Prabha Bandhankar’s (46) mood is as black as the angry clouds hovering over Pen. The retreating monsoon is preparing for one last assault on the town 80 km south of Mumbai, famous for its Ganesh idol-makers. Her husband Lakshman (54) is one of them.
The walls of her home are lined with shelves full of idols waiting to be painted, while from the ceiling hang unfinished idols of goddesses. Nobody in her family ever votes. “We don’t see why we should,” she says.
The hard rain that submerged Mumbai on July 26, 2005, destroyed 300 idols and several precious moulds in the Bandhankar household. Prabha says they were all insured but the insurance company refused to cover the Rs 2 lakh loss. “Politicians assured us of help, but did nothing,” she says. Ultimately, it was the consumer court that came to their rescue.
Prabha’s younger daughter, Veena (20), is mentally challenged. She used to go to a special school, but doesn’t any more. A few years ago, she saw her teacher beating a boy with a wire. The teacher warned her against telling anybody, but Veena couldn’t hold it in and informed her parents.
Terrified about the repercussions, Veena started getting fits and, when the trustees showed no empathy, her parents decided to take her out of the school.
Veena needs a school and medical treatment, but neither seem even a distant possibility where the Bandhankars live.
Says Meena (24), Prabha’s older daughter, “Sometimes I wonder why we need politicians. After all, we manage everything on our own… We just don’t care any more.”
Seated at the galla in his hotel at Wadkal, 5 kilometres down the road, its 35-year-old owner is at his profane best when talking about politicians. “Those #@*^& are only interested in lining their pockets,” he says. “I am an educated man — I hold a Master of Science degree — but I have never voted in my life. I am my own sarkar,” he says, refusing to be named.
“I recently applied for a home loan. My papers were in order but the bank officer kept stalling, angling for a bribe,” the hotelier says. “I asked him upfront whether he considers himself in the same class as a politician. That shamed him into passing my loan in two days.”
He says it’s time to take a stand. “We have a saying in Marathi that everybody wants a Shivaji-like revolutionary, but not in their own families,” he says. “We all want a revolution, but don’t want to be the revolutionaries. I won’t vote – that’s my revolution.”
As I drove 400 km south of Mumbai along winding mountain roads, it seemed as if a giant paintbrush had painted the world green. When I looked down into the valleys, I realised I had never seen more shades of the colour.

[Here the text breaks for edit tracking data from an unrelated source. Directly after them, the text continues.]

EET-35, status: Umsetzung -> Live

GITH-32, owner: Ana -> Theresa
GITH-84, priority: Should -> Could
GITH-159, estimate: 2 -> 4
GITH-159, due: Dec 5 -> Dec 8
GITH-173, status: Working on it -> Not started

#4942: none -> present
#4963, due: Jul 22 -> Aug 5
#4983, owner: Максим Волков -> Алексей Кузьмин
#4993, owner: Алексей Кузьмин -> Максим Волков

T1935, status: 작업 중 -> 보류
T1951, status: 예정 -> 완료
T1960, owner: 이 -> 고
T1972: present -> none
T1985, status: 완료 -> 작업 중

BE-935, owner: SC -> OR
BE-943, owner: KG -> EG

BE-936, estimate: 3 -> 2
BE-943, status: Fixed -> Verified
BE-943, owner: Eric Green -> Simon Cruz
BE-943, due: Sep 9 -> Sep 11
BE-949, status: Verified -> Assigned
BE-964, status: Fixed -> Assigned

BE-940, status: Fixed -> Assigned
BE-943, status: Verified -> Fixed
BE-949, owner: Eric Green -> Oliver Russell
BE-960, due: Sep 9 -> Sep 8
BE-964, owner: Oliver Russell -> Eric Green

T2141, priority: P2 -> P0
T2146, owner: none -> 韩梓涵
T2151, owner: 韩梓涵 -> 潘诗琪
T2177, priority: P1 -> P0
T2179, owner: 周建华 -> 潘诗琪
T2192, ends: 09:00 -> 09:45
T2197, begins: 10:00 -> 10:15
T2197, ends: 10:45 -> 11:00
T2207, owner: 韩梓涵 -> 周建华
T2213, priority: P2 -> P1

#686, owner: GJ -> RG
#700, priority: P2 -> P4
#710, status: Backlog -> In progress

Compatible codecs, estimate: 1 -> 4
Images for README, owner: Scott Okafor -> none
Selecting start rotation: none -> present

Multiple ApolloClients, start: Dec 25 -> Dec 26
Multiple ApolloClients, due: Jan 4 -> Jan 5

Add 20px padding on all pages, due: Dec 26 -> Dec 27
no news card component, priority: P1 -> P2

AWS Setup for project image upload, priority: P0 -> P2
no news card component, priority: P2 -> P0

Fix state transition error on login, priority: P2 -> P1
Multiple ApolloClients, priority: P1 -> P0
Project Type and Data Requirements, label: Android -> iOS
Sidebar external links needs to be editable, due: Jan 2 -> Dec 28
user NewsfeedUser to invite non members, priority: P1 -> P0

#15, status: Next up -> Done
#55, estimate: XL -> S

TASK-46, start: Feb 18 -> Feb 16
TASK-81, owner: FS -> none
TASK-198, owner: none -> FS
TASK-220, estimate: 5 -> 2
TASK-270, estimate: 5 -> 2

In Oni, a village on the edge of Ratnagiri district, a crowd gathered around a spanking new Tata Nano. The village folk said they had only heard of it before.
An exasperated Arvind Sakhalkar (53) got into the driver’s seat, saying: “People gather wherever I take it.”
Sakhalkar, a Pune-based former bank employee, was in the village to inspect a three-acre plot he had bought. On it, he is building a retirement home and will start an agro tourism property.
“I have seen illiterate villagers make trip after trip to the electricity board office, begging for a connection. Among them are widows and the desperately poor. When the connection never materialises, they simply break down,” said Sakhalkar.
I don’t know whether it’s an image that haunts him. But it’s one many will carry into the polling booth with them on October 13.
Signs on the Mumbai-Goa highway:
- Jaagte raho, kal ho na ho
- Safety on the road is safe tea at home
- This is a highway, not a die way
- Control your nerves on curves (indeed!)
- Raste pe nahi jaati kisi ki jaan, mera Bharat mahaan
This blog emerged from a report I did for the Hindustan Times’ pre-election series in September 2009.